Be careful what you ask for, National Rifle Association. The push for open carry laws in this country by the NRA has backfired, and now the NRA has to backtrack after its members started showing up at restaurants with assault rifles.
The NRA was forced to issue a statement and called these actions “scary and weird” and denounced this kind of behavior as “not the NRA way.” Where was the statement from the NRA when armed militias showed up to “protect” Cliven Bundy and were taking up sniper positions against federal agents?
Do they denounce this type of action from their members or only those who make families enjoying a dinner uncomfortable? I would like to know exactly what is “the NRA way.”
The NRA advocates for the right to own any type of weapon as well as open carry laws across the country but when NRA members exert this right and it gets negative press, and business owners, their patrons and even other NRA members denounce this behavior suddenly it’s not “the NRA way.”
No, NRA, you convinced these members it is their right. You created this mess and now you need to own it.

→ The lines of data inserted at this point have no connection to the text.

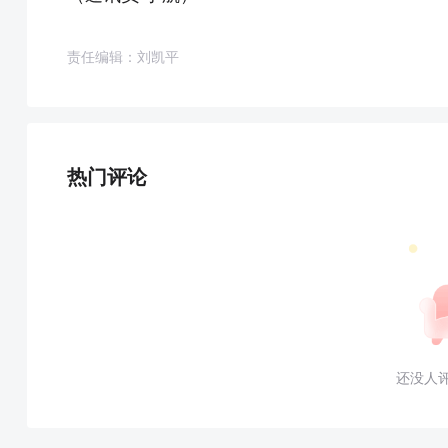
责任编辑：刘凯平
热门评论
还没人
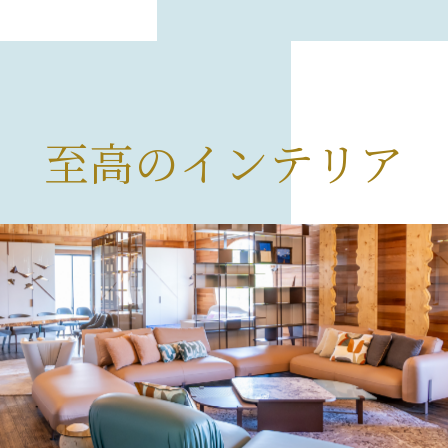
至高のインテリア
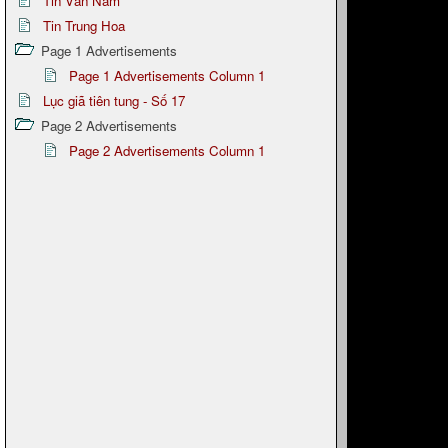
Tin Vân Nam
Tin Trung Hoa
Page 1 Advertisements
Page 1 Advertisements Column 1
Lục giã tiên tung - Số 17
Page 2 Advertisements
Page 2 Advertisements Column 1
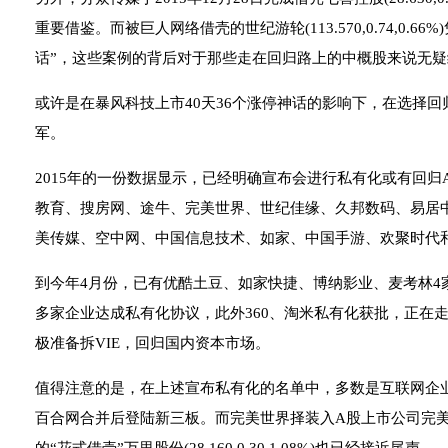
重要借鉴。而被巨人网络借壳的世纪游轮(113.570,0.74,0.6
话”，这些案例的背后对于那些走在回归路上的中概股来说无
或许是在暴风科技上市40天36个涨停神话的影响下，在选择
军。
2015年的一份数据显示，已经明确宣布会进行私有化或有回
教育、搜房网、途牛、完美世界、世纪佳缘、久邦数码、易居
美传媒、空中网、中国信息技术、如家、中国手游、欢聚时代
到今年4月份，已有优酷土豆、如家快捷、博纳影业、麦考林4
多家企业达成私有化协议，此外360、淘米私有化获批，正在
极准备拆VIE，回归国内资本市场。
值得注意的是，在上述宣布私有化的名单中，多数是互联网企
百合网合并后登陆新三板。而完美世界择装入A股上市公司完美环球(34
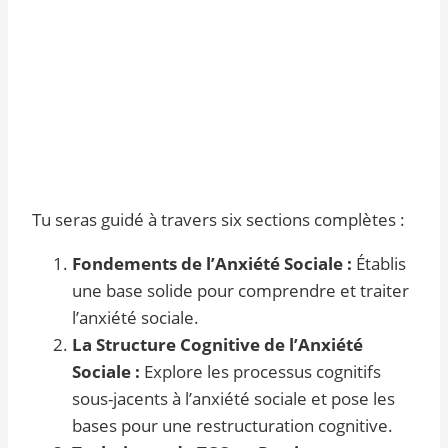
Tu seras guidé à travers six sections complètes :
Fondements de l’Anxiété Sociale :
Établis
une base solide pour comprendre et traiter
l’anxiété sociale.
La Structure Cognitive de l’Anxiété
Sociale :
Explore les processus cognitifs
sous-jacents à l’anxiété sociale et pose les
bases pour une restructuration cognitive.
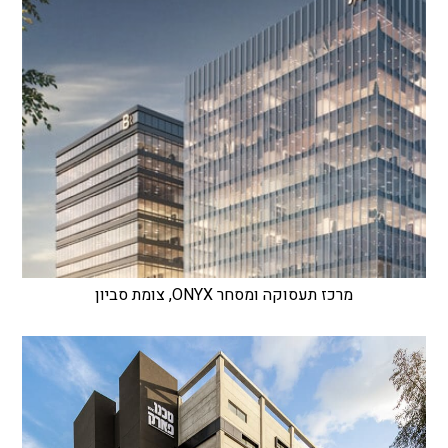
מרכז תעסוקה ומסחר ONYX, צומת סביון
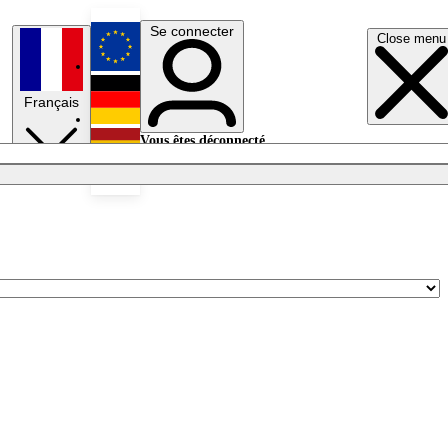
Se connecter
Close menu
English
Français
Deutsch
Vous êtes déconnecté.
Se connecter
Español
Lumières éteintes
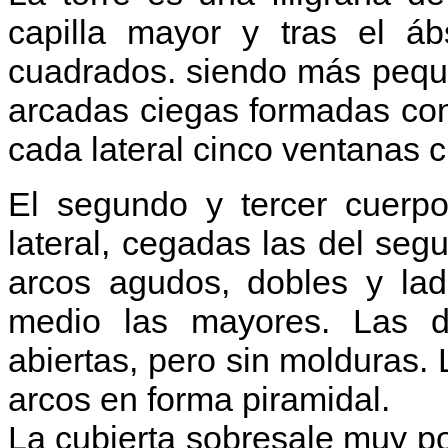
capilla mayor y tras el á
cuadrados. siendo más pequ
arcadas ciegas formadas con 
cada lateral cinco ventanas 
El segundo y tercer cuerpo
lateral, cegadas las del segu
arcos agudos, dobles y ladr
medio las mayores. Las 
abiertas, pero sin molduras. 
arcos en forma piramidal.
La cubierta sobresale muy po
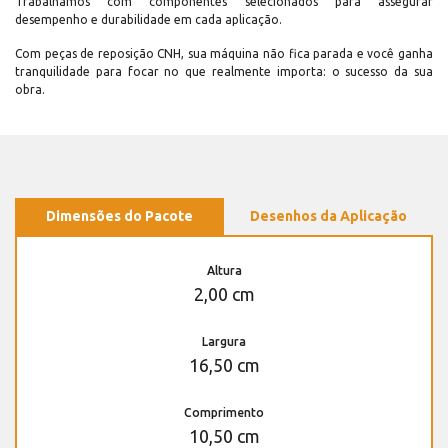
Trabalhamos com componentes selecionados para assegurar
desempenho e durabilidade em cada aplicação.
Com peças de reposição CNH, sua máquina não fica parada e você ganha
tranquilidade para focar no que realmente importa: o sucesso da sua
obra.
Dimensões do Pacote
Desenhos da Aplicação
Altura
2,00 cm
Largura
16,50 cm
Comprimento
10,50 cm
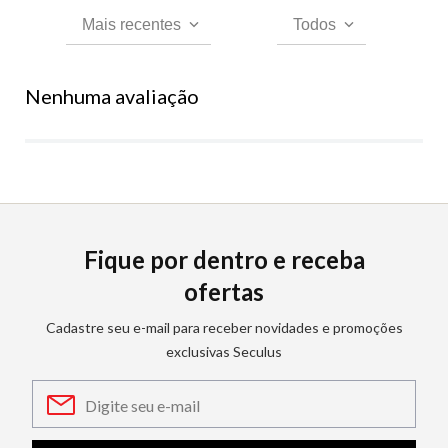
Mais recentes
Todos
Nenhuma avaliação
Fique por dentro e receba
ofertas
Cadastre seu e-mail para receber novidades e promoções
exclusivas Seculus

You can’t have it both ways.
Doing what’s right
“I’d like to help you, son, but you’re too young to vote” is a line from an old song about a kid having a hard time growing up and having “The Summertime Blues.” He tries everything even writing his congressman.
We in this country should have the summertime blues during all four seasons. We have fallen into the age-old trap of listening to the siren song of all the finger-pointing politicians.
We have allowed ourselves to forget that the main job for the politician is to put his or her wetted finger up in the wind to determine the correct direction in which to go before worrying about doing the right thing. Everyone who goes into politics knows what should be done but soon finds that job is secondary to the job of just staying in the game.
All of us sheep on the outside are quick to take up whatever political party mantra seems best for us, and spend the rest of our lives thinking that our way is the only way. You can lead a horse to water, but you can’t make him drink.
It’s a good thing for the development of this country that during the westward expansion of this great nation that horses were not political. Six horses would never have been able to pull that stagecoach or wagon anywhere had they been split politically, or had the reins been in the hands of a driver who be could considered the executive branch.
When I look at the situation politically today, I am amazed. I guess in the old days that some of those in power were concerned enough to do the right thing, unlike many in power today.
Obama must change
President Barack Obama appears to be losing on all fronts. The only way he can get anything done on the domestic front is by executive order.
His “my way or the highway” attitude on domestic issues has backed him into a corner from which he is clueless as to how to escape. His inability to negotiate with any country other than our closest allies mirrors his domestic policy.
This smooth politician either has lost his ability to negotiate or most likely never had any. President Obama is the poster child for the Democratic Party.
His reaction to people who disagree with him is to ridicule, denigrate and abuse them. His only reaction is to stamp his feet and cry.
Current realities call for a serious engagement. It is time for President Obama to change.
In the recent “he said-she said” battle between Hy-Vee and Leawood, Yael Abouhalkah’s May 29 column, “Leawood says no to Hy-Vee in rare win for taxpayers,” finally made some sense and added clarity to the situation. In essence, Leawood was not willing — and could not by charter — tax its residents to pay for Hy-Vee’s remodeling of its Leawood store.
The essence of Yael Abouhalkah’s editorial was that of commending Leawood for standing its ground.
I support Leawood’s action. I would suggest that people either feeling the brunt of Hy-Vee’s departure or appreciating Leawood’s stand consider boycotting a Hy-Vee store in their neighborhood. Call it an extreme measure but, I. for one, will not shop in another Hy-Vee store.
Wind, solar energy
According to a May 31 article, “Kansas again OKs coal plant,” most of the electricity generated at the proposed 895-megawatt power power plant outside Holcomb in southwest Kansas will not be used in Kansas.
Colorado, Nebraska, New Mexico and Wyoming will get 78 percent of the power generated from the proposed new coal-fired power plant in Holcomb. With our winds blowing mostly from the west, we will be getting the global-warming carbon dioxide, nitrogen dioxide and sulfur dioxide emitted from the plant, but use little of the electricity generated.
On June 2, the Environmental Protection Agency proposed rules to cut carbon dioxide by 30 percent by 2030. Building this new coal plant seems to me to be heading in the opposite direction of the way we should be going.
Kansas could be progressive and capitalize on our wind resources and forget dirty coal. We could be promoting the health of our population as the pollution from coal plants causes increases in asthma and respiratory diseases.
Because Kansas is one of the windiest states in the nation, let’s build more wind farms for power generation. Let’s not forget the sun’s power.
Solar could be an option for Kansas.